**TASK TO COMPLETE**
Determine the number of lines in the data below that hold "Rendered"; give nothing but that number.

(Data excerpts)
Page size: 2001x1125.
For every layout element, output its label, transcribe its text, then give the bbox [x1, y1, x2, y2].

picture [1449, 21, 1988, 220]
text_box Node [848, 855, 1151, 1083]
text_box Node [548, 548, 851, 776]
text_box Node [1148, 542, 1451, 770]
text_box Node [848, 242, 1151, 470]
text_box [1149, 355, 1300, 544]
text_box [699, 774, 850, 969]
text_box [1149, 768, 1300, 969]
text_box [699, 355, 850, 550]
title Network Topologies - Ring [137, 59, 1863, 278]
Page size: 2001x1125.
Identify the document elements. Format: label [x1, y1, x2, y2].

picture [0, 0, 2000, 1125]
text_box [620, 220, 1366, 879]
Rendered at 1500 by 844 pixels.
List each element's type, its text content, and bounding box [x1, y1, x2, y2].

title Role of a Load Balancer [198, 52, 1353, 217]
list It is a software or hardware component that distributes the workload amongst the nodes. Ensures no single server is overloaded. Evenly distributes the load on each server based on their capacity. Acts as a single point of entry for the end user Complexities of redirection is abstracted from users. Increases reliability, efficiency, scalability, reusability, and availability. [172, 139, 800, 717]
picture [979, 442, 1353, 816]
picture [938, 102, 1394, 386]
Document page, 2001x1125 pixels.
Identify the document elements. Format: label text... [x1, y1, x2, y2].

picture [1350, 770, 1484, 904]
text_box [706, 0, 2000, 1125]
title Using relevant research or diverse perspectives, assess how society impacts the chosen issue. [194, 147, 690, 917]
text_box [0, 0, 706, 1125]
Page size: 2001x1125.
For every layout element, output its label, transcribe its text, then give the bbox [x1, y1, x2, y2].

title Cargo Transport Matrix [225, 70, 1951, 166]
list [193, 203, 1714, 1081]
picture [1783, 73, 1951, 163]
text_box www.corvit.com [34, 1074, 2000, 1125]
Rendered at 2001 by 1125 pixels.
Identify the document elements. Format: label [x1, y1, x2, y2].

**RESPONSE TO THE EXERCISE**
2